## What you need to do
How many lines of the data below contain the string "country", with case counting? Reply with the number alone.

## Data provided
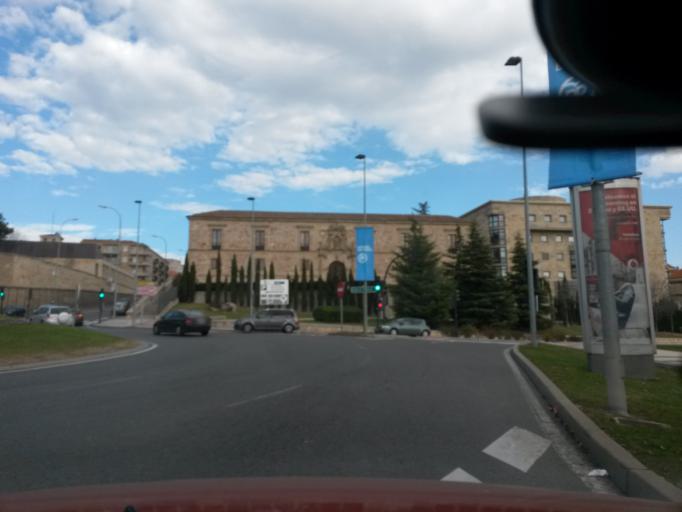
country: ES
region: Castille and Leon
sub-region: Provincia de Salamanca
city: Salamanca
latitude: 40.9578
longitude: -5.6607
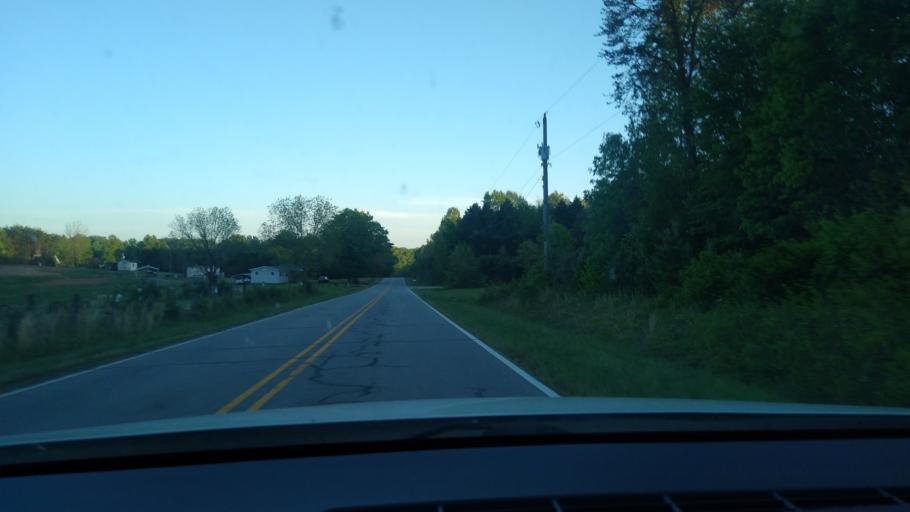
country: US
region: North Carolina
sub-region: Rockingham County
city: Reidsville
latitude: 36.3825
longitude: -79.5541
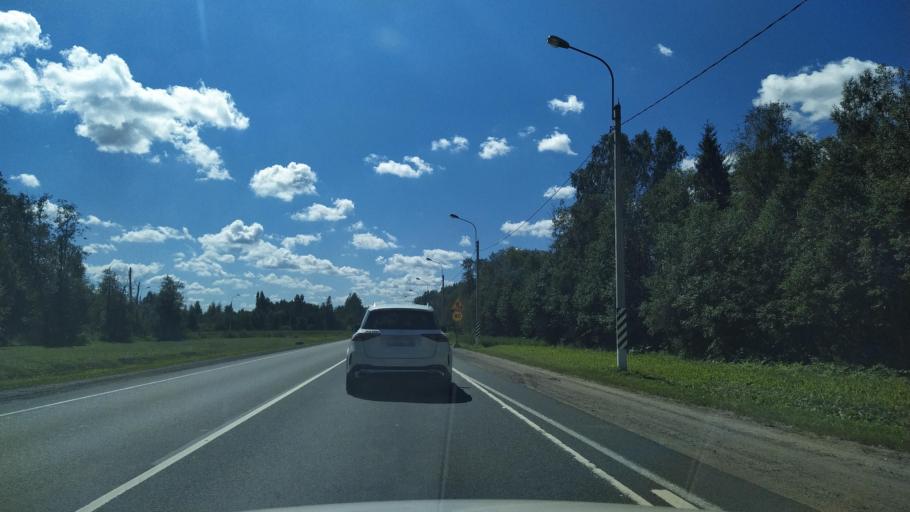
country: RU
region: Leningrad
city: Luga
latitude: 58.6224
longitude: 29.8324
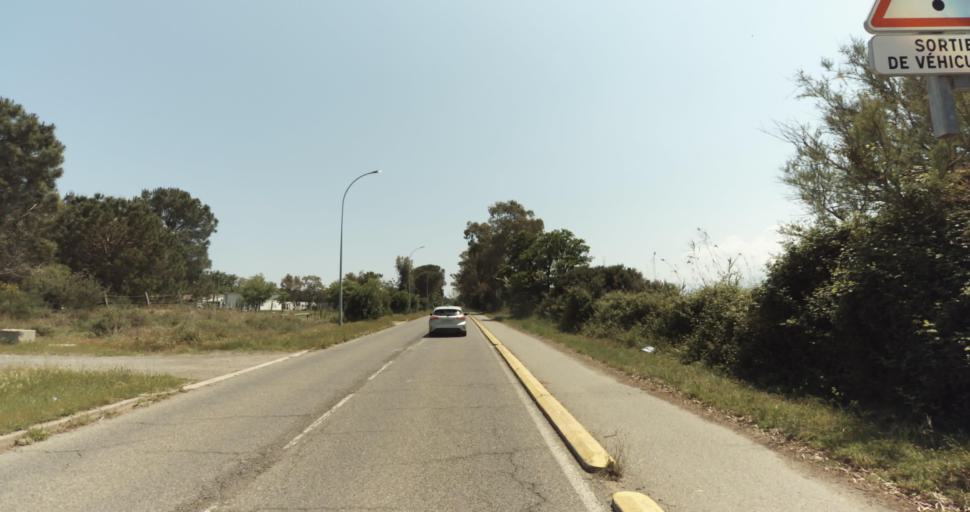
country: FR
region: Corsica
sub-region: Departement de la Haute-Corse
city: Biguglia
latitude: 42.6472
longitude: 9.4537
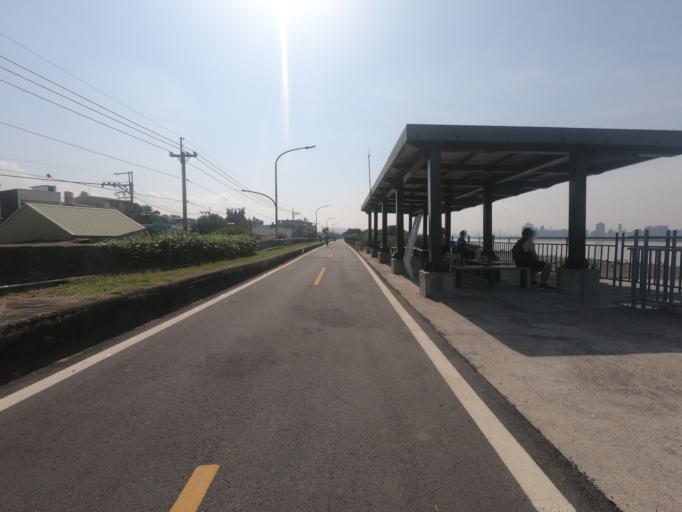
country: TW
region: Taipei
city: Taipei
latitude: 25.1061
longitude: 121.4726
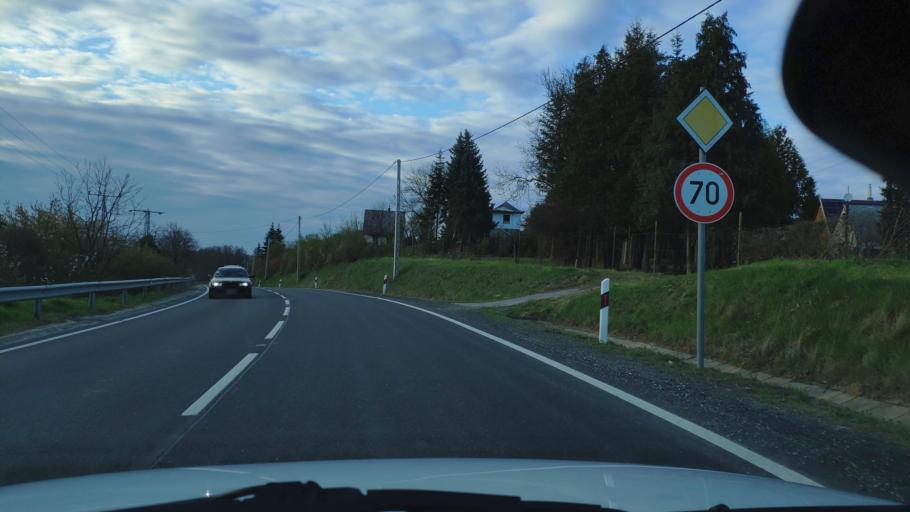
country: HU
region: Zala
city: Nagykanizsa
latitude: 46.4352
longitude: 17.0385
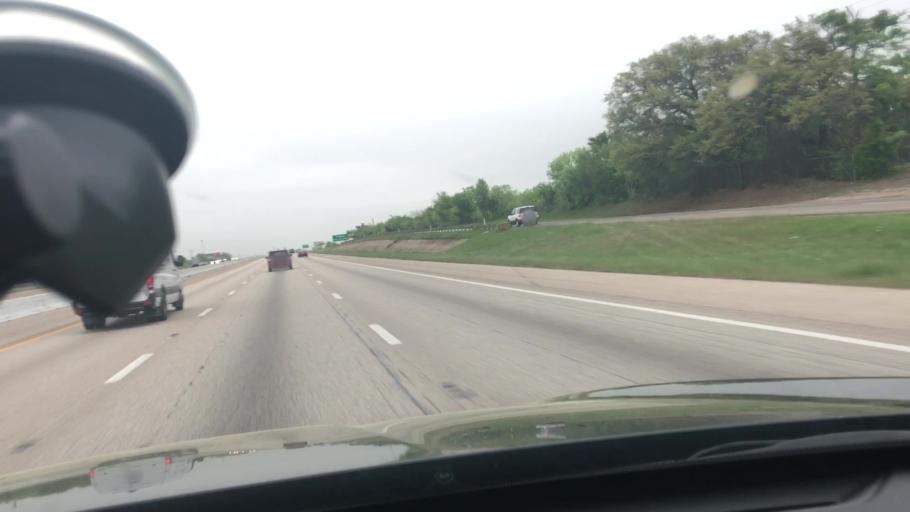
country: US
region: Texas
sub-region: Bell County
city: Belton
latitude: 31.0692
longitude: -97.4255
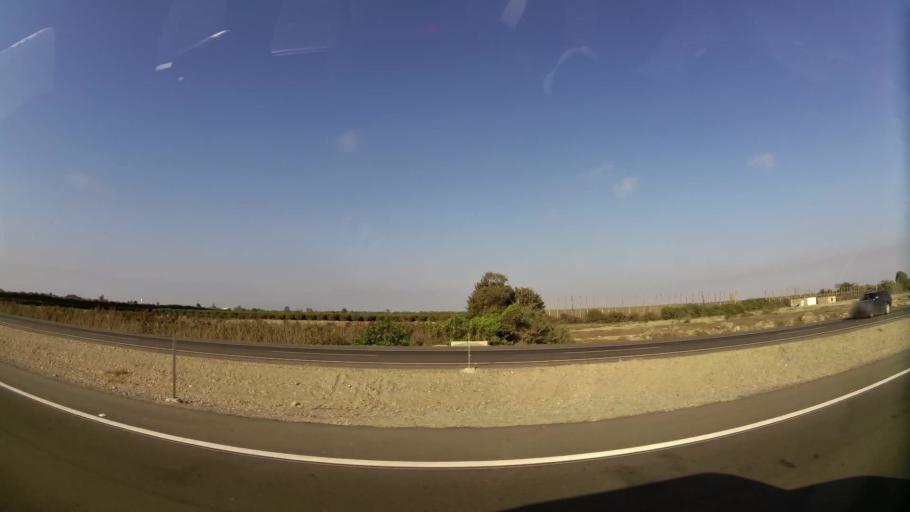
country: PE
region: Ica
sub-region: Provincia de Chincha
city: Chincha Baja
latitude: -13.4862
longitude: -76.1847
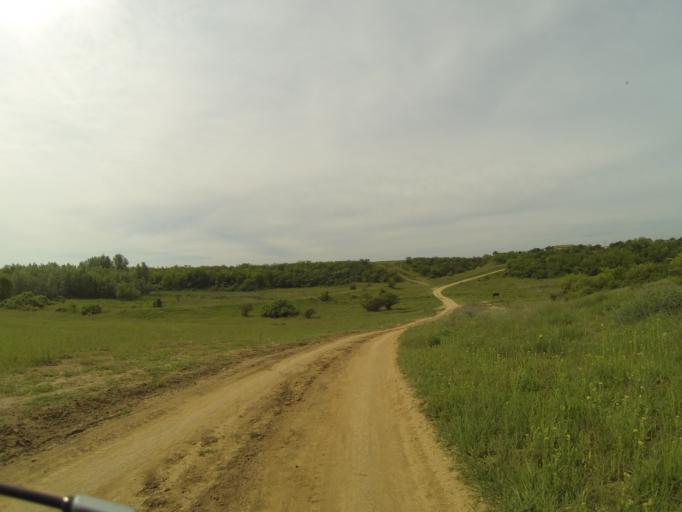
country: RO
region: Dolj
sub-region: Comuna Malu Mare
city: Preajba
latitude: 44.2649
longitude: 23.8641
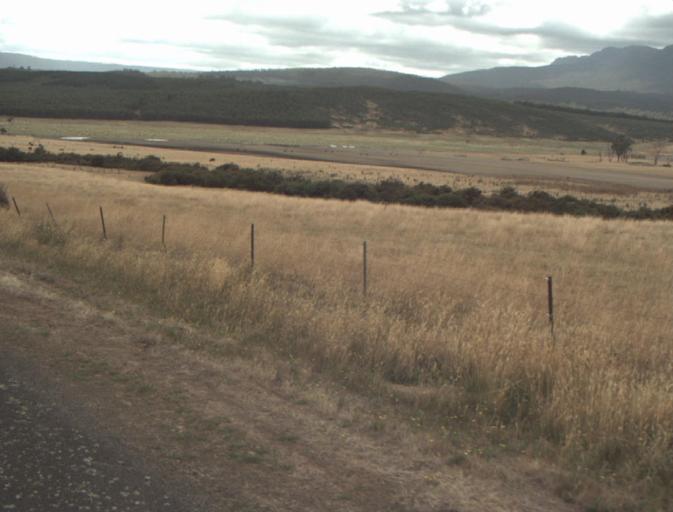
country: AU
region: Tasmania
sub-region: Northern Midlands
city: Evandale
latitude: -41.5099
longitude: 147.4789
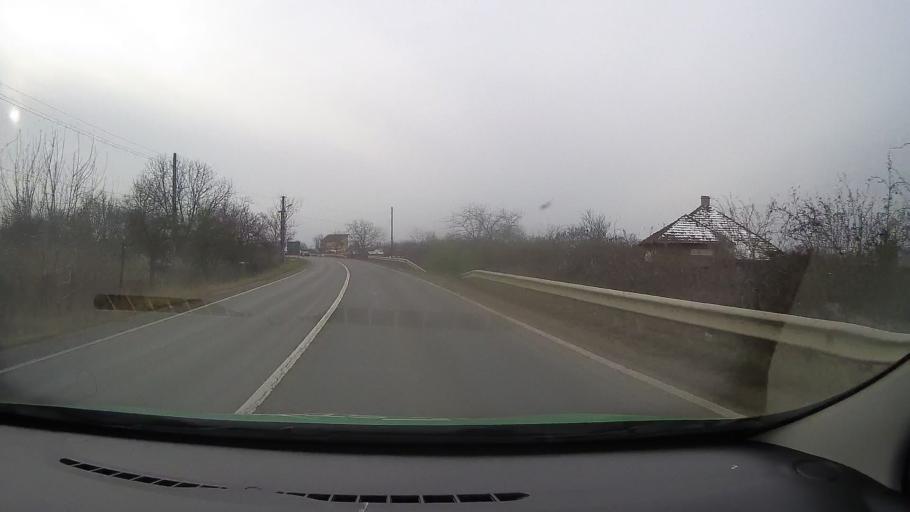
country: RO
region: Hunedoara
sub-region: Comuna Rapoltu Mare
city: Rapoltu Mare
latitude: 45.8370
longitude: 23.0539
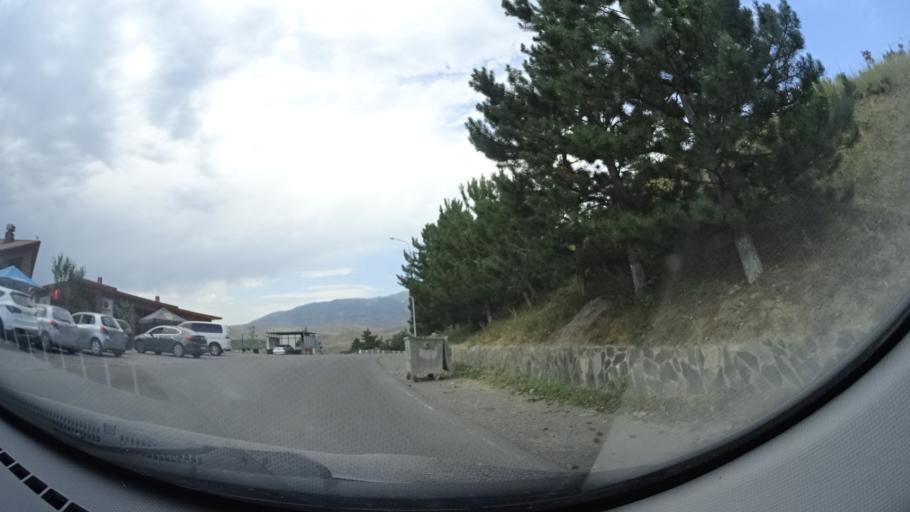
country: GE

## Result of the exercise
12